Desde la pequeña iglesia que se reúne en casas iluminadas con velas, hasta la multitud reunida en una catedral imponente, el pueblo de Dios proclama la historia de Jesucristo y comparte el compromiso de encarnar la vida de Jesús en el mundo. Esto no quiere decir que la iglesia es siempre fiel a la manera de actuar de Jesús, pero sí que cuando negamos nuestra identidad y nuestro llamamiento, nuestras acciones pecaminosas son juzgadas por la misma historia que proclamamos.

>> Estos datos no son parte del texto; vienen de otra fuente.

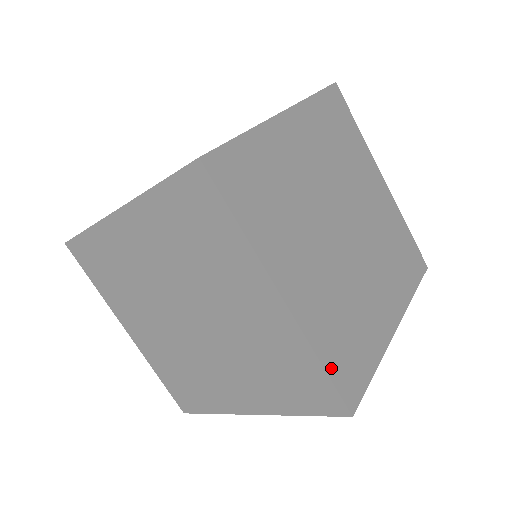
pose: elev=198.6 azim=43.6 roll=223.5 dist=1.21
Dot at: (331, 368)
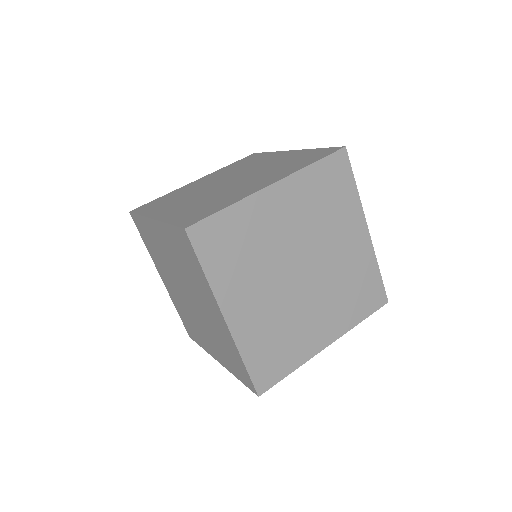
Dot at: (251, 366)
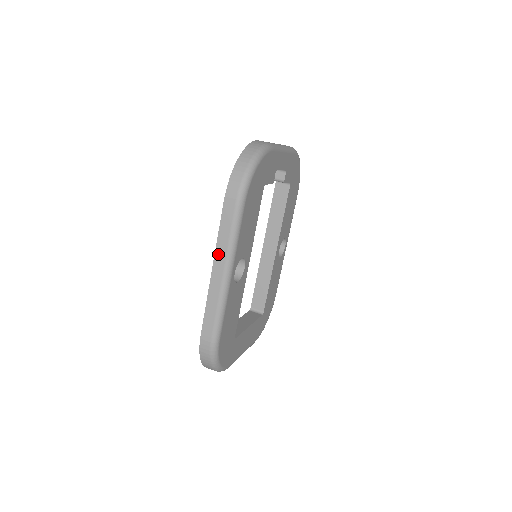
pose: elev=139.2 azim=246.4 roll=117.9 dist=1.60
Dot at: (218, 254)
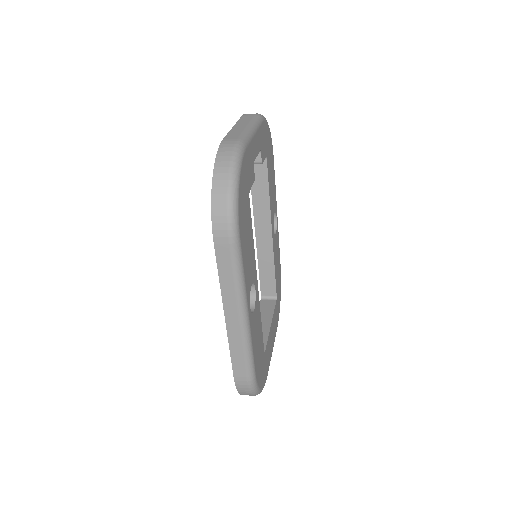
Dot at: (226, 299)
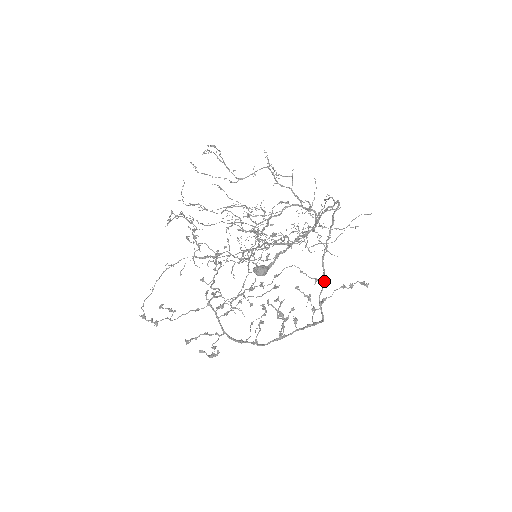
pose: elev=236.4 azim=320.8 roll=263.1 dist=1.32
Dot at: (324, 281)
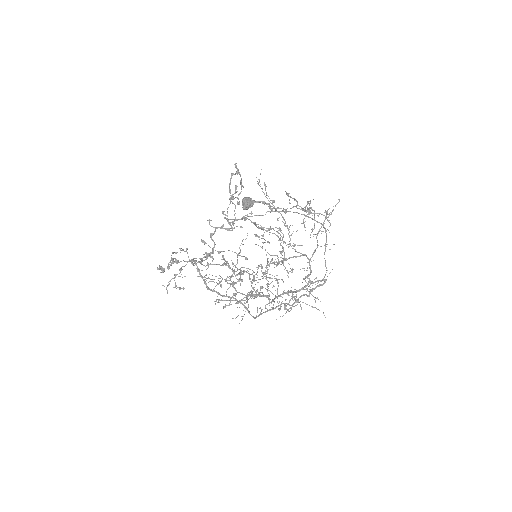
Dot at: occluded
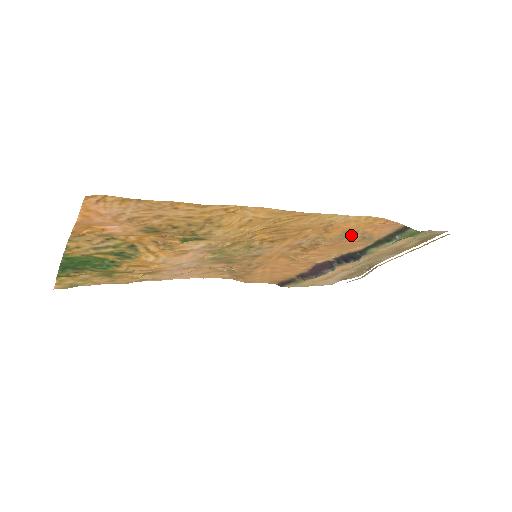
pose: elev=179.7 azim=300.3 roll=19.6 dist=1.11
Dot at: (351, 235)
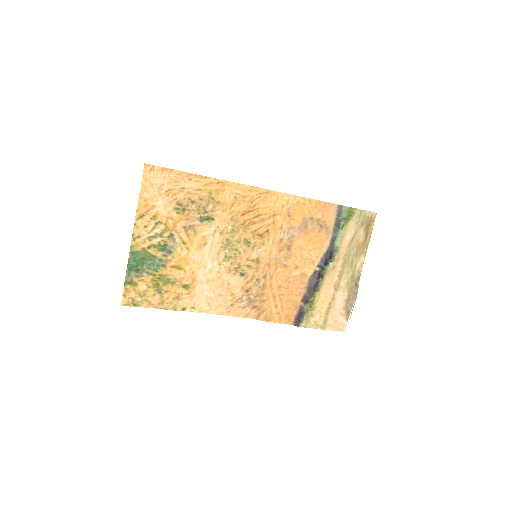
Dot at: (310, 223)
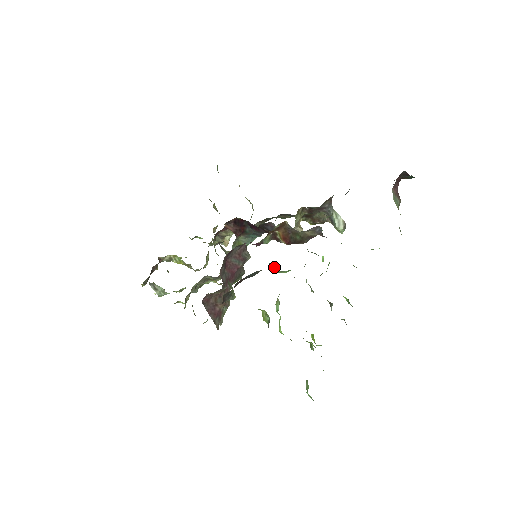
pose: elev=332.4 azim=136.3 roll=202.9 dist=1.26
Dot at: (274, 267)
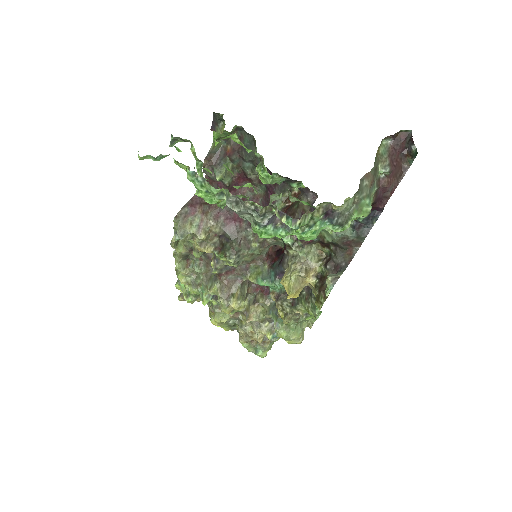
Dot at: occluded
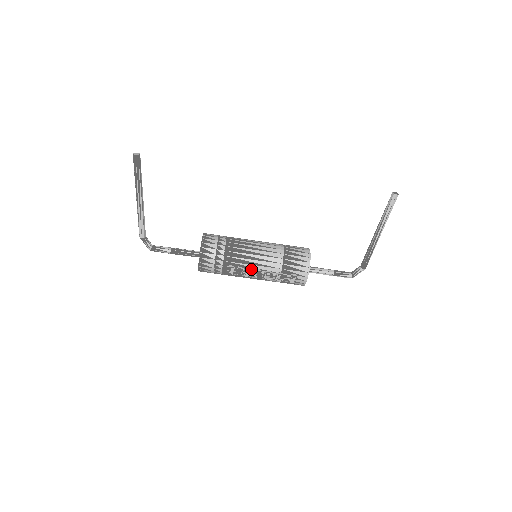
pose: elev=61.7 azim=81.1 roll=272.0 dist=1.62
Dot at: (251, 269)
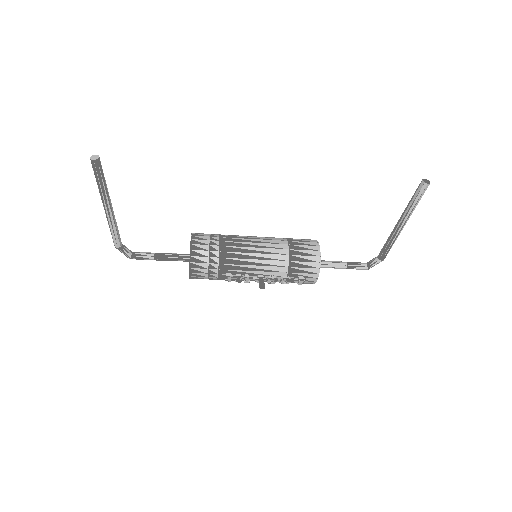
Dot at: (251, 275)
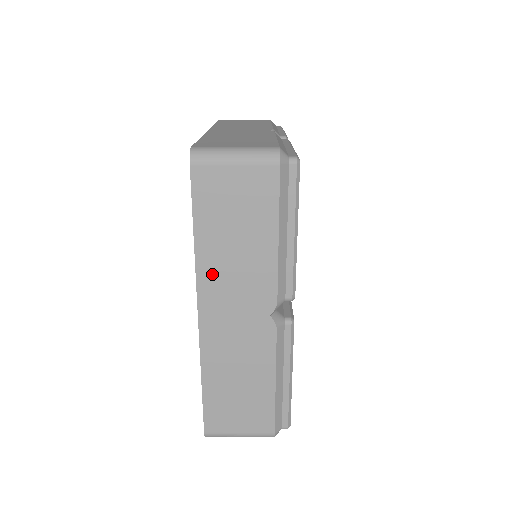
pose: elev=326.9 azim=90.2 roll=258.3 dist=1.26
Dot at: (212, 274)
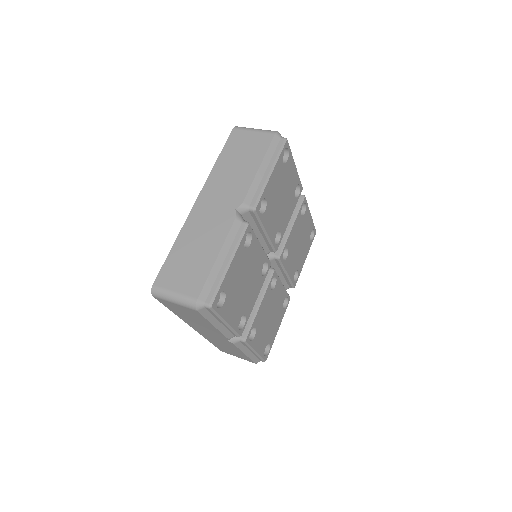
Dot at: (190, 322)
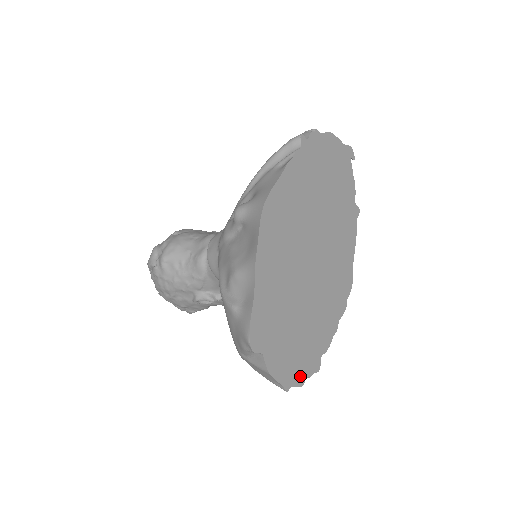
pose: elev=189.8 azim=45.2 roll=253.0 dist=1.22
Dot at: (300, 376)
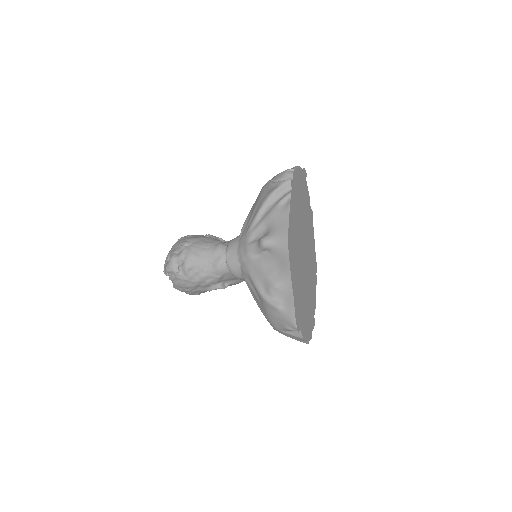
Dot at: (311, 332)
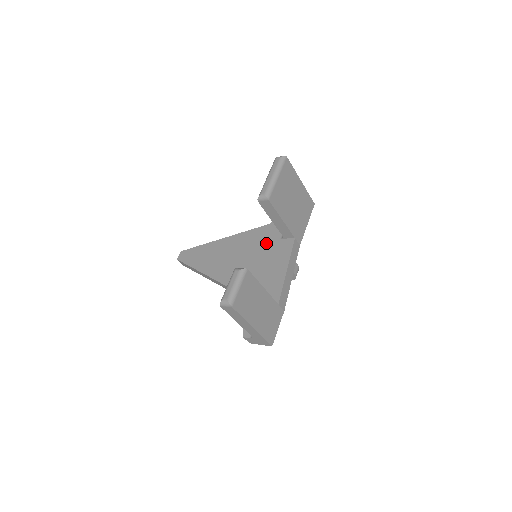
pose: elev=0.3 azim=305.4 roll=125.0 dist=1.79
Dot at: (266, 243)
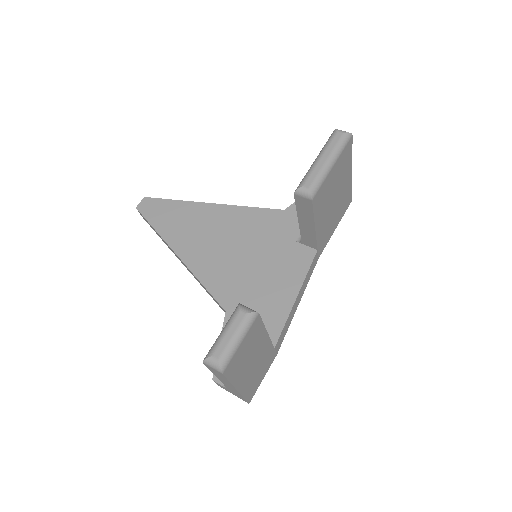
Dot at: (274, 239)
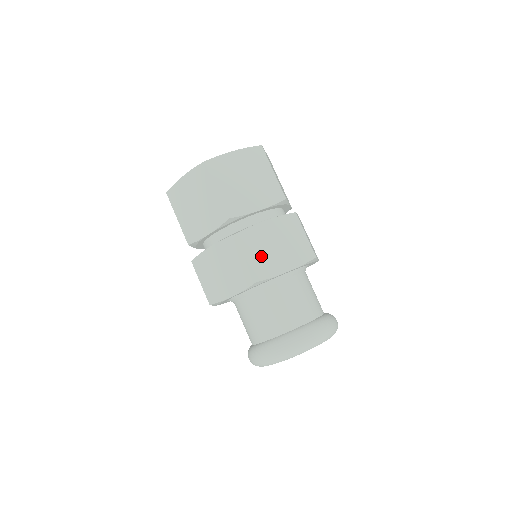
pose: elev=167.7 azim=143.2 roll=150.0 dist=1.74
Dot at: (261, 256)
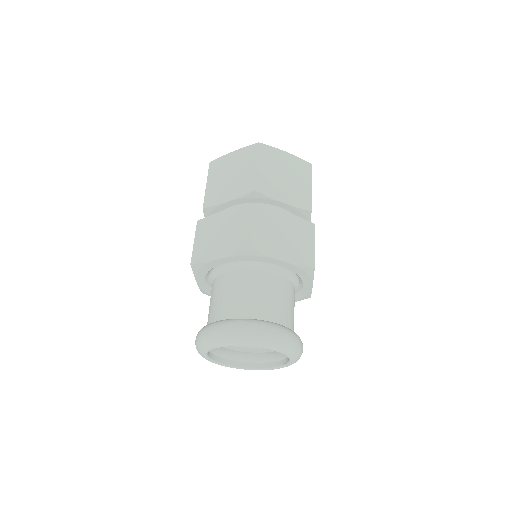
Dot at: (205, 242)
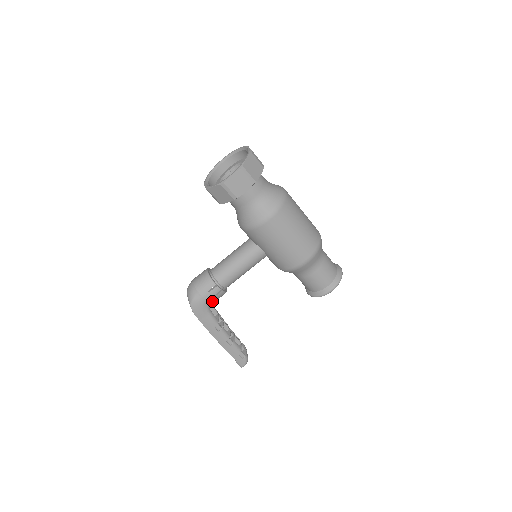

En 1988, Greg Boyle, obedeciendo el llamamiento que Dios había hecho a su vida, comenzó a mezclarse con los miembros de ocho pandillas rivales en las calles más problemáticas de Los Ángeles. Muchos se preguntaban si Boyle se había vuelto loco, pero él creía que si a los pandilleros se les ofrecía una salida (tal como un trabajo serio), muchos de ellos escogerían un camino diferente. La parte más riesgosa de su plan era poner a trabajar unidas a estas pandillas rivales.
A medida que estos enemigos comenzaran a conocerse unos a otros y a formar una nueva clase de comunidad, Boyle creyó que podrían dejar de matarse entre sí. Fue a partir de este débil comienzo que se formó el grupo sin fines de lucro más grande del país que media entre pandillas. Spider, un miembro de una pandilla dijo que, sin Boyle, él estaría “muerto o en la cárcel”. Boyle se ha convertido en una figura paterna para una generación de pandilleros, la mayoría de los cuales nunca conocieron a su padre biológico.
Lo que más necesitaban estos pandilleros era una nueva manera de ser, una nueva clase de comunidad que demostrara un amor radical, y que representara nuevas posibilidades y una verdadera esperanza. Necesitaban comunidades creadas por el Espíritu de Dios, que demostraran el poder redentor del evangelio.
Cuando obedecemos a Jesús y estamos dispuestos a ser el pueblo de Dios en todas las relaciones y espacios de nuestras vidas, demostramos una y otra vez el poder de Pentecostés.